By contrast, most white kids in Richmond public schools come from affluent families that place an emphasis on education. Parents have the wherewithal to invest considerable time at home reading to their children, teaching the alphabet, helping them with homework when they’re younger, and leaning on them do their homework when they’re older. Needless to say, chronically absent students aren’t attending the advanced classes, so white students are largely insulated from the consequences of politically correct policies that undermine order.

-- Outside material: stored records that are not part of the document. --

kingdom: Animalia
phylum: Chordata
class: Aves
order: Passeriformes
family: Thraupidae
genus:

Here’s the real tragedy: There are thousands of black kids whose families value education and who expend great effort — often in the face of greater social obstacles than their white peers — to learn. Last year 80% of Richmond students were not chronically absent. Roughly half of Richmond’s black students passed their reading and math SOL assessments. One in twenty earned assessment scores that ranked them as advanced. I submit that very few of these black achievers are among those who skip school, skip class, and disrupt teachers when they are in class. To the contrary, these are the students who are cheated by the erosion of order in schools and classrooms. These are the ones who receive fewer hours of instruction every week while teachers are distracted by troublemakers. But no one speaks for them.
What can we expect as the flailing leadership of Richmond Public Schools doubles down on restorative justice? More disruptive students in classrooms. More distracted teachers. More demoralized teachers, who quit or transfer out of inner-city schools. More students short-changed of a full education. A continued erosion of student assessment scores. And more anguished hand-wringing by educators committed to the social justice paradigm whose policy prescriptions continue to fail.